Den Menschen Mut machen

Trotz der grausamen Unruhen haben viele Kenianer den Glauben an ein friedliches Zusammenleben nicht aufgegeben. Zum Beispiel Tausende Jugendliche, die sich in Nairobi zu einem Festival trafen. „Wakenja Pamoja“ – „Wir stehen zusammen“ heißt ihr Lied.

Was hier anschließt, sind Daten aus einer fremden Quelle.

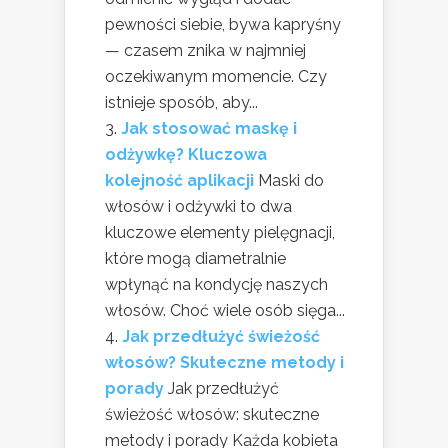
pewności siebie, bywa kapryśny
— czasem znika w najmniej
oczekiwanym momencie. Czy
istnieje sposób, aby...
Jak stosować maskę i
odżywkę? Kluczowa
kolejność aplikacji
Maski do
włosów i odżywki to dwa
kluczowe elementy pielęgnacji,
które mogą diametralnie
wpłynąć na kondycję naszych
włosów. Choć wiele osób sięga...
Jak przedłużyć świeżość
włosów? Skuteczne metody i
porady
Jak przedłużyć
świeżość włosów: skuteczne
metody i porady Każda kobieta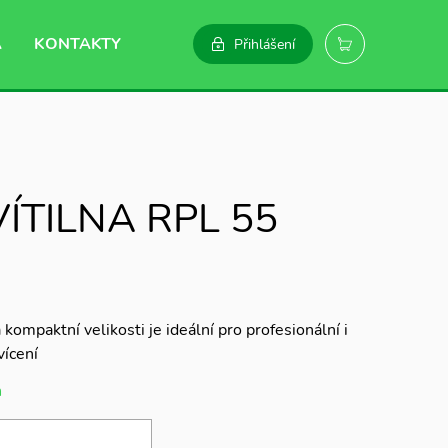
A
KONTAKTY
Přihlášení
ÍTILNA RPL 55
 kompaktní velikosti je ideální pro profesionální i
vícení
m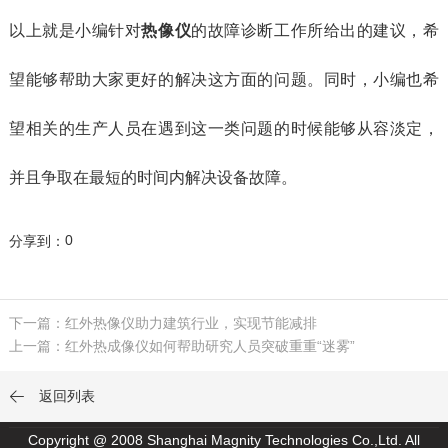
以上就是小编针对
热像仪
的故障诊断工作所给出的建议，希
望能够帮助大家更好的解决这方面的问题。同时，小编也希
望相关的生产人员在遇到这一类问题的时候能够从容淡定，
并且争取在最短的时间内解决设备故障。
0
分享到：
下一篇：红外热像仪助力建筑行业，实现节能减排
上一篇：红外热成像仪如何帮助研究人员突破重重“迷雾”
返回列表

Copyright @ 2008 Shanghai Magnity Technologies Co.,Ltd. All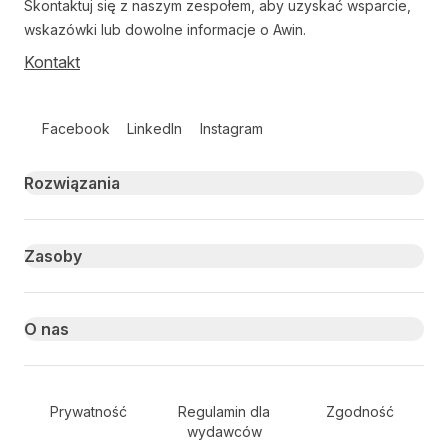
Skontaktuj się z naszym zespołem, aby uzyskać wsparcie,
wskazówki lub dowolne informacje o Awin.
Kontakt
Follow us on social media
Facebook
LinkedIn
Instagram
Primary footer navigation
Rozwiązania
Zasoby
O nas
Secondary Footer Navigation
Prywatność
Regulamin dla
Zgodność
wydawców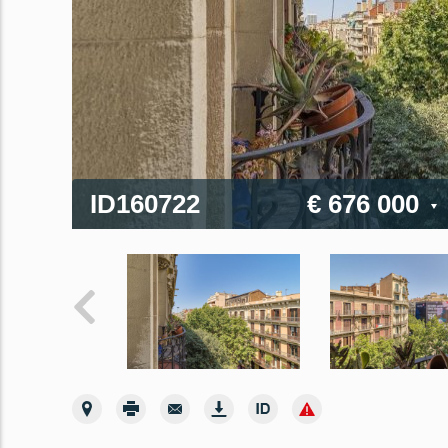
ID160722
€ 676 000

Von Wim Dohrenbusch, ARD-Hörfunkstudio Nairobi

Auf der Festwiese tanzen und singen ein paar tausend junge Leute in der untergehenden Sonne zu den Klängen von Jua Kali, dem bekanntesten kenianischen Rapper. Hinter der Bühne hat sich alles versammelt, was musikalisch Rang und Namen hat. Manche sitzen ernst und schweigend da, andere reißen Witze. Immer wieder fallen sie sich in die Arme, haben Tränen in den Augen und sprechen sich gegenseitig Mut zu. Und dann sind alle draußen. Hand in Hand singen sie ihre Botschaft als Antwort auf das, was Kenia in den vergangenen Tagen erschüttert hat.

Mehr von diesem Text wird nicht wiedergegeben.